Legislation presented to a House panel last week would classify emergency contraception as an abortion-inducing medication, contrary to the definition used by the Food and Drug Administration.A spokewoman for Missouri Right to life said that her group considers ec a form of abortion because in some instances it can prevent implantation of a fertilized egg, and members of her group believe that pregnancy gets underway the second the sperm hits the egg. By the time of implantation "the human is long past the stage of being a so-called fertilized egg" she submitted in a written statement. (All would do well to note that, scientifically, that is exactly what it is. A fertilized egg is to a fully formed human what a cookbook on the shelf is to a seven course meal. It is the instructions. There is a real live fully functioning, sentient, human female providing the building materials. She shouldn't just get a vote, she should have veto authority.)The bill also would protect pharmacies from lawsuits and from punishment by state regulators for refusing to sell or fill a prescription for any drug defined as triggering an abortion. Supporters said it would remove any financial incentive to sue the pharmacy’s owners for refusing to sell or stock an item that violated their conscience.
Opponents attacked the proposal as an unconstitutional restraint on reproductive freedom and an unconscionable affront to sexual assault victims. They said the bill would enshrine an inaccurate medical description in Missouri law, lead to increased numbers of abortions and leave millions of rural Missouri women without access to a safe and reliable form of birth control.
Filling prescriptions “is an essential function of your job,” said Pamela Sumners, executive director of the Missouri affiliate of the National Abortion and Reproductive Rights Action League. “If you become a pharmacist, you should do your job.”
The bill applies specifically to two drugs: RU486, the early name for mifepristone, the drug administered in a doctor’s office to perform a nonsurgical abortion; and emergency contraception, which is marketed as Plan B. (emphasis added)

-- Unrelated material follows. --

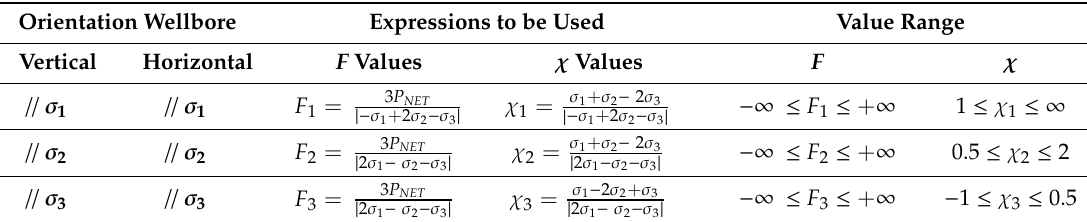
Table A1. Summary of ( F , χ ) values used for total stress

The FDA notes that the morning after pill won’t work if the fertilized egg has already implanted in the uterus, pregnancy has begun, and the females body has begun the requisite endocrine support for a successful pregnancy.
This is just another try by the paternalistic nitwits in the state lege to make an end run around the law and force their own version of morality and misogyny down the throats of the women in this state.